Japan is reportedly set to effectively ban government purchases of telecommunications products from China's Huawei and ZTE over fears of intelligence leaks and cyber attacks.
The government is expected to revise its internal rules on procurement as early as Monday, the Yomiuri newspaper reported on Friday.
Japan is unlikely to name the two companies, to avoid aggravating China, but Huawei and ZTE are to be subject to the ban, the report said, citing a government source.
The report follows a decision by the United States this year to ban government purchases of Huawei gear.
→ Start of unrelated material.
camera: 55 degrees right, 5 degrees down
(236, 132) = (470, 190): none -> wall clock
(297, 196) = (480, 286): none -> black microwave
US intelligence agencies allege Huawei is linked to China's government and that its equipment could contain "backdoors" for use by spies, although no evidence has been produced publicly and the firm has denied such claims.
In addition, Australia and New Zealand have blocked Huawei from building 5G networks, while Britain's BT Group said on Wednesday it was removing Huawei's equipment from the core of its existing 3G and 4G mobile operations and would not use the Chinese company in central parts of the next network.
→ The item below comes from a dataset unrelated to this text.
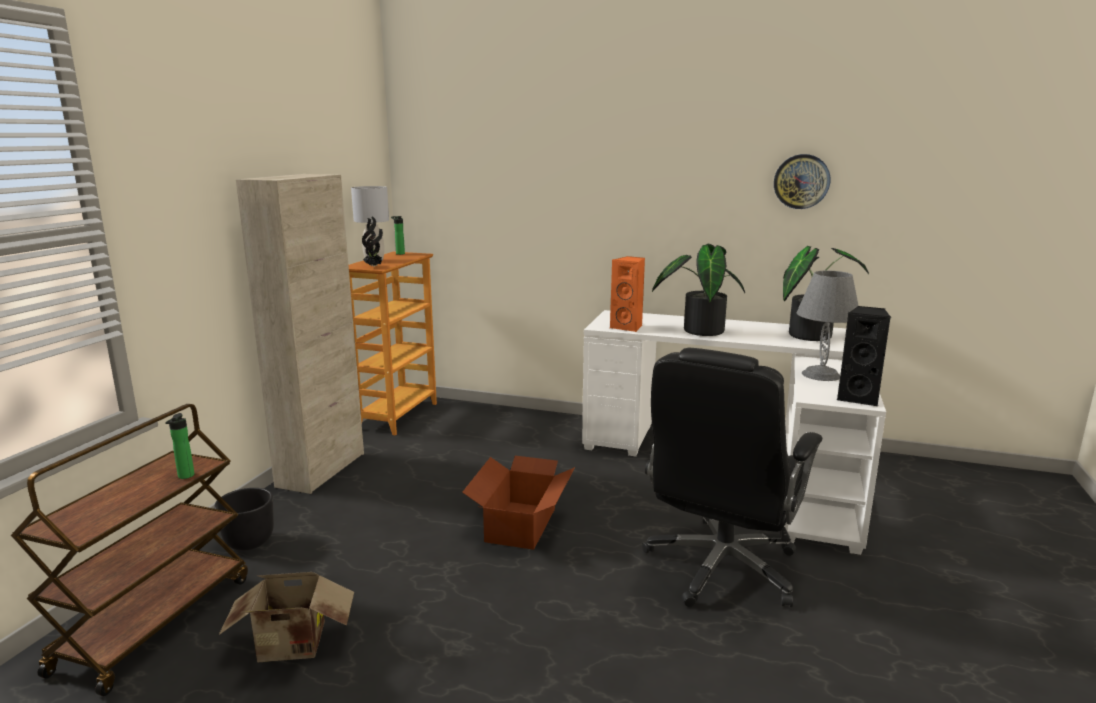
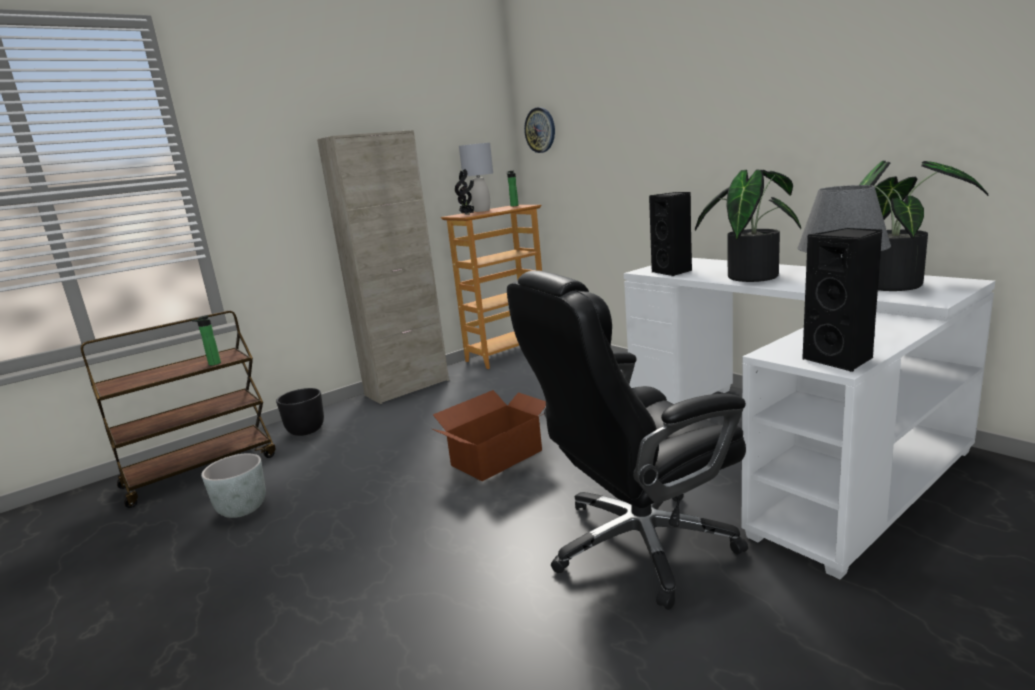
camera: 35 degrees right, 0 degrees up
(293, 647) = (243, 509): cardboard box -> grey planter
(628, 327) = (673, 272): orange speaker -> black speaker
(801, 181) = (904, 75): wall clock -> wall clock (540, 130)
This week, Huawei CFO and deputy chair Wanzhou Meng was arrested in Vancouver airport in Canada.
Meng is also the daughter of Huawei founder Ren Zhengfei and is now facing extradition to the United States following a scheduled bail hearing on Friday.
In a statement, Huawei said it has no knowledge of any wrongdoing by Meng.
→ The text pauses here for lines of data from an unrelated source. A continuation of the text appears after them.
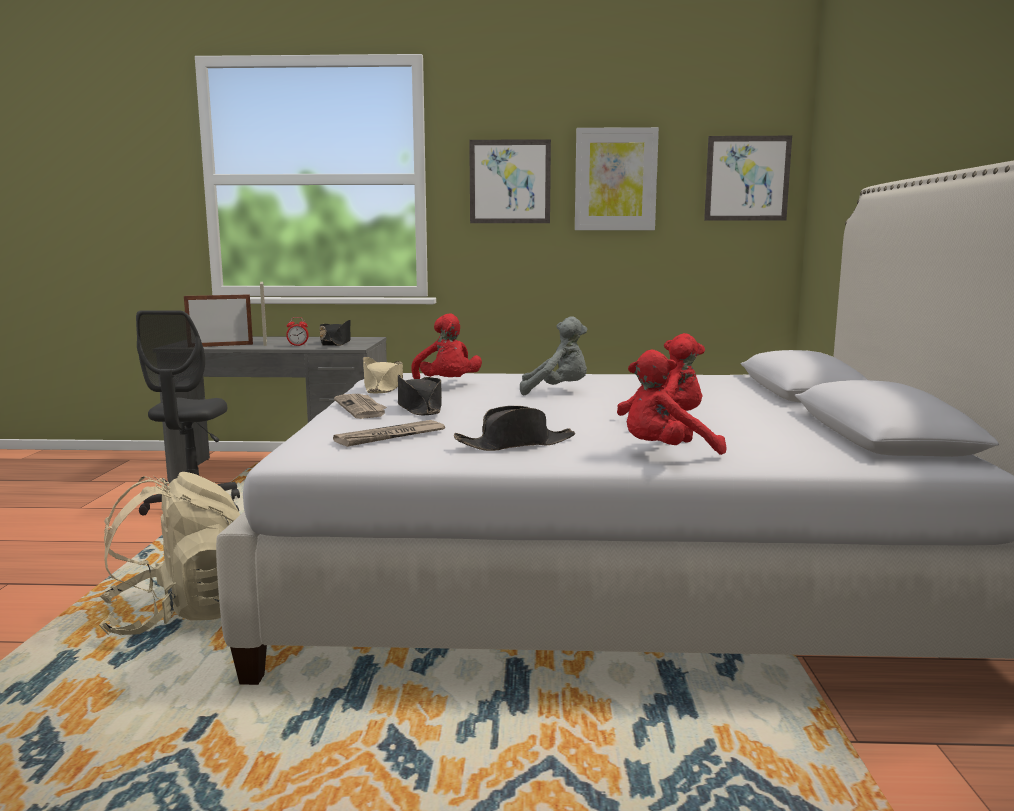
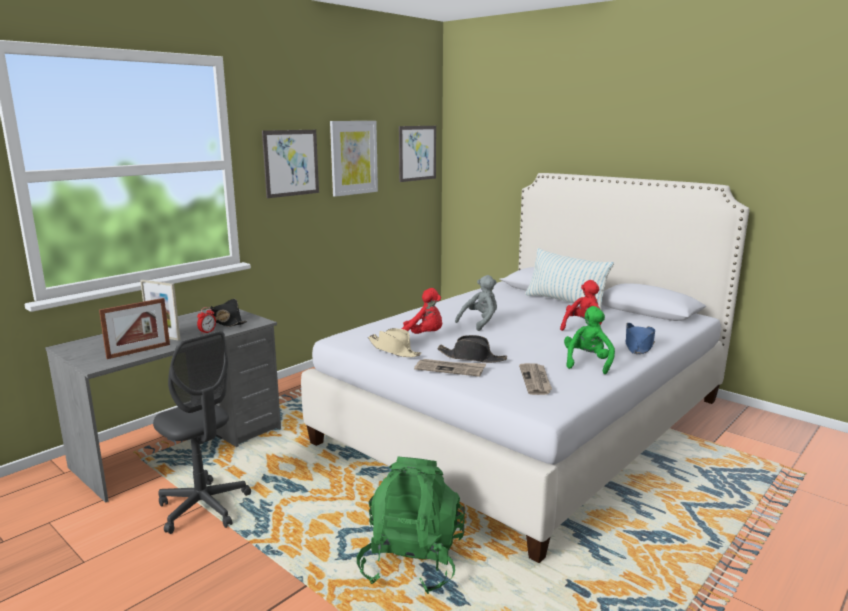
camera: 50 degrees left, 5 degrees up
(180, 615) = (412, 562): beige backpack -> green backpack
(220, 345) = (139, 351): picture frame -> picture frame turned 150 degrees counterclockwise
(516, 444) = (587, 363): black hat -> green plush toy
(665, 453) = (638, 346): red plush toy -> blue hat
(763, 402) = (565, 303): none -> pillow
"The company has been provided very little information regarding the charges, and is not aware of any wrongdoing by Ms Meng. The company believes the Canadian and US legal systems will ultimately reach a just conclusion," Huawei said.
"Huawei complies with all applicable laws and regulations where it operates, including applicable export control and sanction laws and regulations of the UN, US, and EU."
Canadian Prime Minister Justin Trudeau has denied any involvement in the arrest.
"The appropriate authorities took the decisions in this case without any political involvement or interference," Trudeau told media in Montreal on Thursday.
"We were advised by them with a few days' notice that this was in the works."
NPR is reporting that US national security adviser John Bolton said that he knew of the arrest in advance.
"I knew in advance, but this is something that's, that we get from the Justice Department and these kinds of things happen with some frequency. We certainly don't inform the president on every one of them," Bolton told NPR.
The arrest is said to be concerning Huawei violating US trade sanctions on Iran.
In March 2017, ZTE pleaded guilty to violating US trade sanctions on sales to Iran and agreed to pay up to $1.2 billion in penalties to settle the case.